- ENTRIES SHOWN:
>>>>

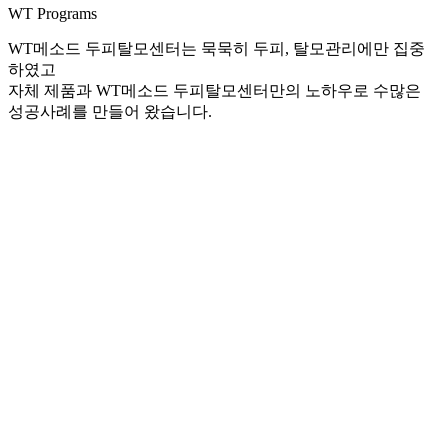
WT Programs
WT메소드 두피탈모센터는 묵묵히 두피, 탈모관리에만 집중
하였고
자체 제품과 WT메소드 두피탈모센터만의 노하우로 수많은
성공사례를 만들어 왔습니다.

<<<<

Produce a verbatim copy of the listing, leaving out all pictures.

- RESPONSE AREA:
WT Programs
WT메소드 두피탈모센터는 묵묵히 두피, 탈모관리에만 집중
하였고
자체 제품과 WT메소드 두피탈모센터만의 노하우로 수많은
성공사례를 만들어 왔습니다.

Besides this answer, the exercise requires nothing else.